Pumps & Systems, January 2009
The residents of Orlando and nearby communities are more likely to see lightning strike than have their toilets run dry. Extensive high-tech upgrades at Orlando's three advanced wastewater treatment plants, including new automation and control systems, have helped city staff process more sewage and gray water effectively and reliably.
As population growth continues to put more demand on Florida's fresh water supplies, more communities in and around Orlando are counting on reclaimed water to meet many residential and business needs. Water shortages, stringent environmental protection laws, surging sewer service demand, fewer qualified workers and a virtual rate freeze are the big challenges that this smaller, but smarter, wastewater management team tackles in Orlando.
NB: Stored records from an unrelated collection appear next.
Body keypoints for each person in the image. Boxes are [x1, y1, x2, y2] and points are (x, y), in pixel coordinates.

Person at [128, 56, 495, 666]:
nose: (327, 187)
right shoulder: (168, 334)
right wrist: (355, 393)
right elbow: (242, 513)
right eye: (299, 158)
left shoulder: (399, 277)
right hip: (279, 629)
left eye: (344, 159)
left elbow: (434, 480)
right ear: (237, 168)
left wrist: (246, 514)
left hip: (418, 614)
"It is expensive and tough to find experienced and qualified people in this business. Automation has solved that issue for us," explained industrial automation manager, Bill Wood, as he walked the southern end of the city's Iron Bridge Regional Water Reclamation Facility. "It used to take a dozen or more operators to run this plant alone. Even though the operation has grown significantly in scope, running the plant is now more manageable and precise thanks to the vision of Orlando's public works and environmental leadership."
The Iron Bridge plant was originally built in the 1980s to treat about 5 million gallons of wastewater per day. After several modifications and upgrades, it can now treat and reclaim up to 40 million gallons in that same 24 hours.
"The automation simplifies operators' decision making. All the information they need to run the plant is at their fingertips no matter where they are," said Wood, whose team has installed a totally integrated automation and energy system to assist in the operations and power distribution throughout the plant.
Standardized on a programmable logic controller (PLC) and PROFIBUS and Industrial Ethernet networks, the automation platform controls everything from the flow of electricity to the amount of reclaimed water safely discharged from the plant. Treated water is sent to the Little Econ River and the Orlando Wetlands Park, while pipelines also deliver purchased reclaimed water to residential neighborhoods, golf courses, citrus groves and other customers as far as 20 miles away.
"Our daily objectives focus on keeping the toilets flushing and meeting the growing demand for wastewater treatment and reclaimed water across the region," Wood noted. "We cannot reach those goals without the reliability and flexibility provided by Siemens automation and communication systems."
Iron Bridge is a 320-acre operation-a series of treatment processes that must be closely monitored and managed. A PLC at the master pumping station reads real-time intake levels and signals variable frequency drives (VFD) when to speed up or slow down the eight 400-hp pumps designed to handle peak loads of wastewater rushing into the facility through an 84-in pipe.
Midway through the plant, flowmeters measure the air pumped into aeration tanks where organic waste is consumed by bacteria. A PLC controls the air flow and records and stores data produced during the intricate, five-stage biological process known as Bardenpho.
Human machine interface (HMI) touch screens located inside every process station and linked to the facility-wide Industrial Ethernet network offer operators a real-time view into every layer of the plant. Supervisory control and data acquisition (SCADA) software offers that same vantage on the laptops, desktops and kitchen countertops of authorized plant and city personnel.
"It used to be a real juggling act for an operator to ensure that water leaving the plant through three separate exits met a variety of strict environmental standards for the river, wetlands and irrigation," explained Wood, as he clicked on the latest plant discharge readings on his office computer. "Now we trust. . . automation to handle this once-intimidating task with web-based. . . software integrated over our. . . platform that provides reliable snapshots of our operation status and water conditions anytime, anywhere. Coupled with the operator's expertise, the PLCs have become the eyes and ears of the plant, and they have changed the way we do business," Wood noted.
Lower Operating Costs
Orlando has three advanced wastewater treatment facilities and 210 lift stations, which pump sewage away from the homes and neighborhoods to Iron Bridge or one of two other plants, Water Conserv I and Water Conserv II. Orlando, like most municipalities, treated and operated each facility autonomously for decades. To reduce costs and increase efficiency, the plants were integrated using automation, SCADA and PROFIBUS and Industrial Ethernet networks.
"Rate freezes and infrastructure, inventory and labor requirements put a real squeeze on productivity, so we had to find a solution that would benefit all of our facilities," Wood explained. "Instead of having staff dedicated to a single plant, we now share our resources across the entire enterprise using. . . automation."
"As the treatment plant grows with the city, we simply cannot continue to staff up. It is too costly," noted Guy Mecabe, wastewater systems manager, who has been instrumental in the deployment of the automation system and the PROFIBUS and Industrial Ethernet networks. "The reach of our networks has grown ten times over in the last two years, as we have expanded our ability to monitor and manage the whole system 24/7 from just about anywhere using. . . SCADA software."